Ce qui me paraît fascinant, mais peut-être est-ce le résultat de mon ignorance parfaite de cette ville, de ses coutumes et us, du passé qui est le sien, est le contraste entre une extraordinaire liberté de ton et d’action s’agissant de certains sujets, par exemple l’incarcération de mes amis, et une impossibilité quasiment congénitale d’aborder ou mentionner d’autres sujets.

 

Allez chez l’épicier du coin et criez ce que vous voudrez concernant le grille-pain, jetez des paquets de pâtes ou des conserves de tomates en l’air et tout le beau monde autour de vous se joindra à vous, criera contre les autorités qui n’en font pas assez ou trop, au gré des circonstances, se joindra à vous dans la rue et vous formerez rapidement un petit cortège que nul ne songera à arrêter.

 

Par contre, allez chez le même épicier et chuchoter quelque chose du style: excusez-moi, je suis étranger à ce lieu, de quels évènements parle-t-on?
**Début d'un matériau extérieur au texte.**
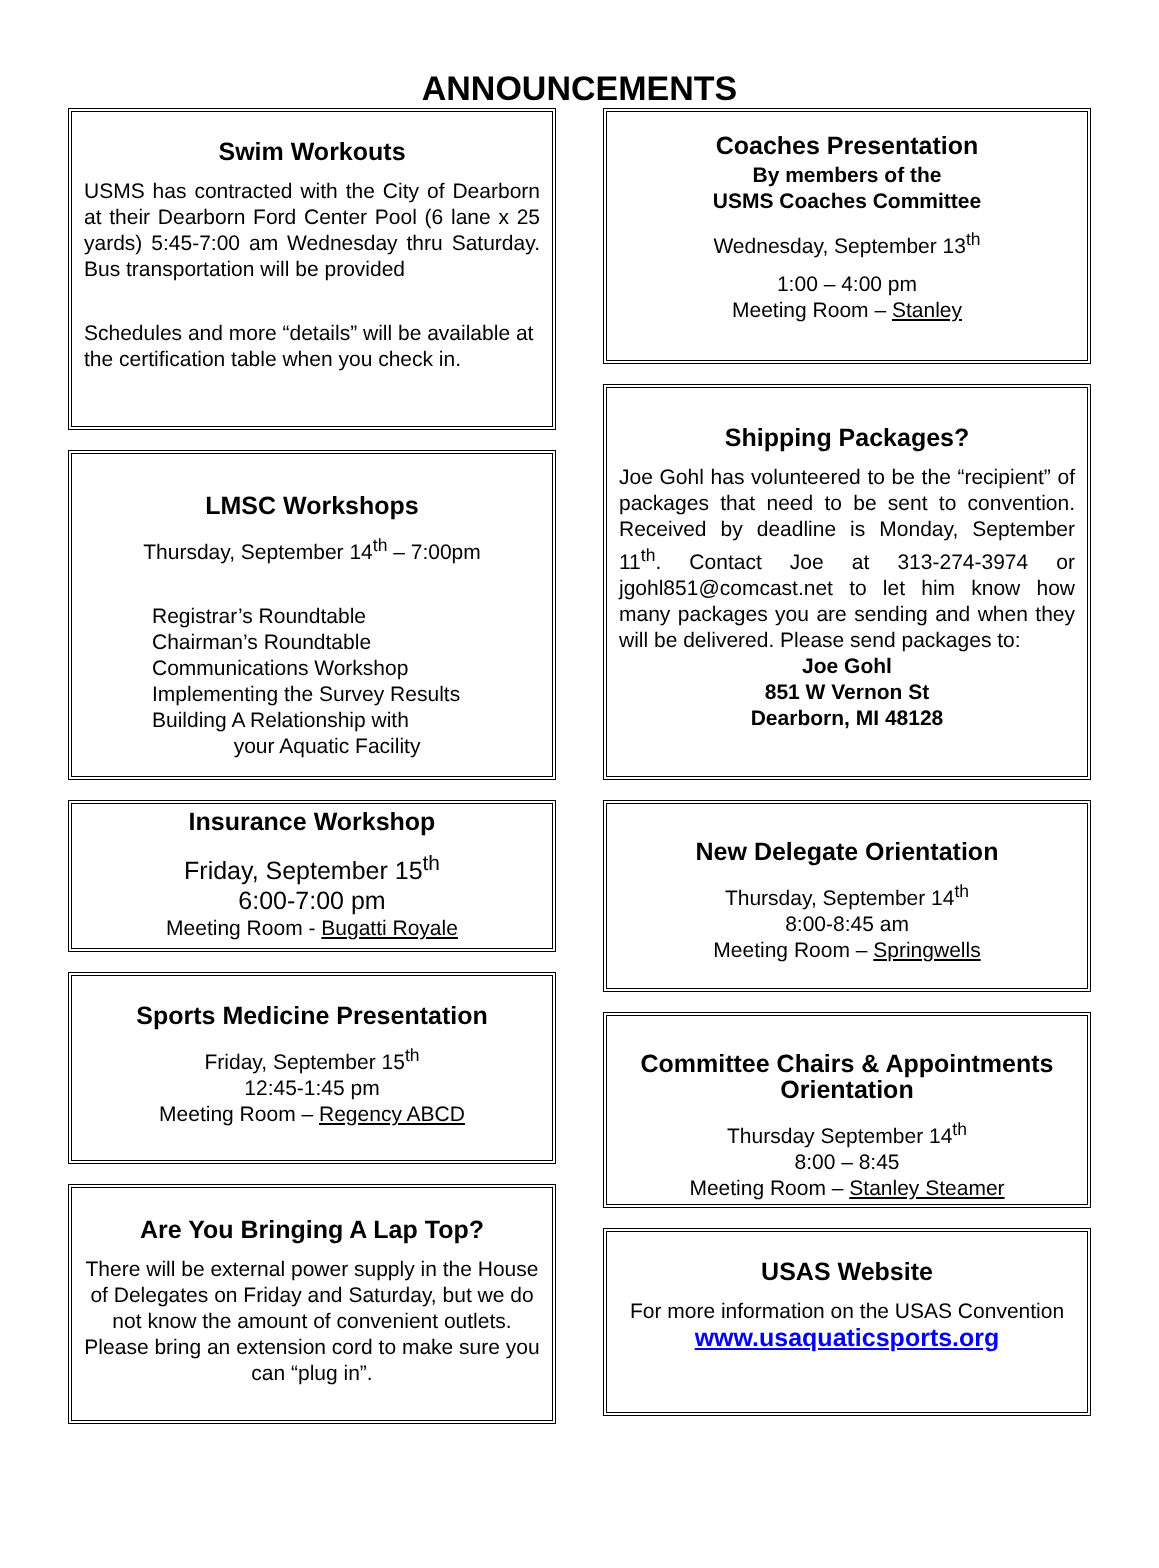ANNOUNCEMENTS
Swim Workouts
USMS has contracted with the City of Dearborn at their Dearborn Ford Center Pool (6 lane x 25 yards) 5:45-7:00 am Wednesday thru Saturday. Bus transportation will be provided
Schedules and more “details” will be available at the certification table when you check in.
LMSC Workshops
Thursday, September 14<sup>th</sup> – 7:00pm
Registrar’s Roundtable
Chairman’s Roundtable
Communications Workshop
Implementing the Survey Results
Building A Relationship with
your Aquatic Facility
Insurance Workshop
Friday, September 15<sup>th</sup>
6:00-7:00 pm
Meeting Room - Bugatti Royale
Sports Medicine Presentation
Friday, September 15<sup>th</sup>
12:45-1:45 pm
Meeting Room – Regency ABCD
Are You Bringing A Lap Top?
There will be external power supply in the House of Delegates on Friday and Saturday, but we do not know the amount of convenient outlets. Please bring an extension cord to make sure you can “plug in”.
Coaches Presentation
By members of the
USMS Coaches Committee
Wednesday, September 13<sup>th</sup>
1:00 – 4:00 pm
Meeting Room – Stanley
Shipping Packages?
Joe Gohl has volunteered to be the “recipient” of packages that need to be sent to convention. Received by deadline is Monday, September 11<sup>th</sup>. Contact Joe at 313-274-3974 or jgohl851@comcast.net to let him know how many packages you are sending and when they will be delivered. Please send packages to:
Joe Gohl
851 W Vernon St
Dearborn, MI 48128
New Delegate Orientation
Thursday, September 14<sup>th</sup>
8:00-8:45 am
Meeting Room – Springwells
Committee Chairs & Appointments Orientation
Thursday September 14<sup>th</sup>
8:00 – 8:45
Meeting Room – Stanley Steamer
USAS Website
For more information on the USAS Convention
www.usaquaticsports.org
Que s’est-il exactement passé il y a quelques mois? De quoi accuse-t-on ces monstres qui ont enfin avoué leurs sinistres actes? Et l’on vous regardera avec stupéfaction, se tournera vers le mur le plus proche, s’enfuira si c’est possible. Nul ne vous répondra, les regards tournés vers vous se perdront dans un triangle des Bermudes de l’âme, un abîme d’incertitude, des couches profondément enfouies dans un sol graniteux.

 

Je ne parviens pas à comprendre ce dont il s’agit, la causalité liant ces deux phénomènes, je suis simplement impuissant.

 

J’en ai parlé à l’extincteur fort sage. J’ai évoqué cette contradiction et il m’a répondu que celle-ci provenait certainement d’une combinaison d’éléments dont ne nous connaissons pas la posologie. Il doit y avoir un zeste de nausée à l’idée de se remémorer un drame de dimension importance, une once de perplexité par rapport à la réaction possible des autorités et plus insidieusement encore du groupe social alentour, un chouia de frayeur quant à la possibilité que celui ou celle qui pose les questions ne fasse partie du gang ayant provoqué les drames ignorés. Il s’agit assurément d’une société soumise à une très intense mais insidieuse surveillance des autorités dont l’incarnation est laissée volontairement aussi floue que possible.

 

Puis, l’extincteur rouge et transpirant de confusion à l’issue de son explication s’est levé et m’a demandé de l’accompagner au tribunal des justiciables heureux et débonnaires pour l’épanouissement des âmes et esprits supérieurs ce que j’ai fait avec un certain niveau de perplexité teintée de méfiance.

 

Pourquoi voulait-il aller en cet endroit?

 

Je le lui ai demandé et il m’a simplement assuré que ce qui devait être serait et que le reste importait peu.

 

Je n’ai pas tardé à comprendre qu’il répondait à un appel subliminal et lorsque nous avons rencontré l’huissier en charge d’une partie du dossier il s’est déclaré lui aussi responsable et coupable exclusif des agissements, actions, évènements et bouleversements survenus dans les deux à cinquante-trois mois précédents.

 

Ceci m’a naturellement surpris, pour ne pas dire stupéfié, et l’huissier de catégorie 17, b, a manifesté son irritation en disant à son chef de catégorie 12, c, encore un abruti qui se dénonce, si cela continue comme cela tout le monde sera en taule.

 

Je n’ai rien dit car on ne m’a rien demandé.

 

J’ai simplement suggéré à mon ami de faire preuve de discernement et objectivité et d’éviter de rendre les choses plus compliquées qu’elles n’étaient. Il m’a regardé en souriant et de manière assez inattendue a dit: tu ne comprends vraiment jamais rien, n’est-ce pas? Et il s’est retiré dans sa cellule d’isolement.

 

On m’a raccompagné vers la sortie et je suis retourné à la maison d’hôte pour expliquer à mes autres amis ce qu’il en était. Naturellement ils n’ont pas été très surpris. Bien entendu, ils m’ont regardé avec un sourire empli de commisération.

 

Je me suis tu, me suis tourné dans mon coin et ai grignoté des asperges à la confiture d’orange.

 

Que pouvais-je faire d’autre?

 

§591

Âmes pieuses s’abstenir… je vous aurais prévenu!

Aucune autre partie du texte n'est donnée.